07/06/2022

Кашра. Бедуины под снегом



        Низкие тучи цвета мокрых простыней нависают на городом, ложась невидимым грузом на твои плечи, ты сутулишься, даже когда спишь. На языке смирения теперь приходиться не только говорить, но и молчать. Подзорные трубы, виниловые пластинки - тщетные попытки заглушить черные дыры в собственных сердцах, и как следствие приводящие ещё к большему смирению. В созвездиях оказывается слишком много пустот, в джаз-бэндах – ударных; жизнь кажется иллюзией, а смерть, которая в одночасье лишилась всех своих привилегий, утопией.

        Улицы схвачены тонким прозрачным инеем. В голых ветках боярышника трепещет белый продуктовый пакет. Похоже, кто-то выбросил белый флаг. Первый из множества. На клумбах с пожухлыми астрами виднеются следы от детских сапожек. Это внушает странную тревогу. Начало зимы похоже на бездомного пса с печальными глазами – этот пёс почти сливается с безжизненной степью. Ты не околеешь от холода, пока не узнаешь, что такое тепло.

        В такие дни, как этот, существование лета представляется чем-то сюрреалистическим.

        Впрочем, нынешнее бесснежье пугает не меньше. Обычно ещё до наступления ноября первые метели на пару недель отрезали Кашру от всего остального мира, и превращали ее в идеальное место для тех, кто из всех убийств предпочитает чисто английское, а из согревающего – меланхоличное настроение и жалость к самому себе; снег, отягощенный думами нескольких поколений каширцев, валил тяжелыми грузными хлопьями, калеча телеграфные провода и вызывая частые приступы сомнамбулизма.
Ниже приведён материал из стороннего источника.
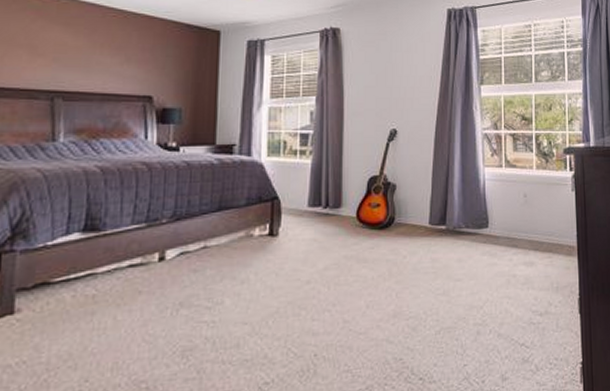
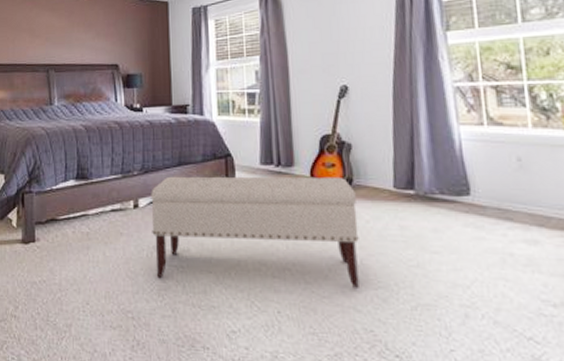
bench: none [180,216,396,338] -> present [151,176,359,288]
        Неудивительно, что зима без снега пугала каширцев и представлялась чем-то зловещим и странным. Но больше случайным и быстропроходящим. Поэтому, несмотря на неутешительные прогнозы синоптиков, каширцы продолжали ждать большого снега. Самые маленькие ее жители с патриаршей невозмутимостью испытывали свои нехитрые транспортные средства в виде салазок и саночек прямо на голых тротуарах; скрежет их полозьев разносился по всему городу и повергал в смущение даже закоренелых атеистов, не говоря уже о мятущихся душах агностиков: ад определенно существовал, если во вселенной существовал звук скребущих по асфальту детских санок.
        
        В это время всеобщего смятение и ожидания лишь старики как ни в чем не бывало продолжали играть в кости, дразня местного дурачка Гришу, который продолжал твердить, что своими глазами видел самую настоящую чупакабру. Старики в чупакабру не верили. Так же как и в чудодейственную силу снега. Вряд ли снег или чупакабра могли избавить людей от душевных болезней. Не говоря уже о смерти. С этим согласился бы всякий, кто хотя бы раз в жизни застревал посреди зимы в маленьких провинциальных гостиницах, и кому по причине отсутствия беспроводного Интернета не оставалось ничего другого, как с тревогой и страхом наблюдать за медленным самоотречением безлюдных улиц от всего мало-мальски сущего и живого. Кабельное телевидение в этих случаях только усугубляло чувство тревоги и тоски, которую, по всей видимости, когда-нибудь придется испытать последнему выжившему Гомо Сапиенсу, пока его город будет медленно уходить под снег. Сожаление, которому нечего вспомнить. Ожидание, которое ничего не ждет. И печаль, которой не ведомо ни то, ни другое.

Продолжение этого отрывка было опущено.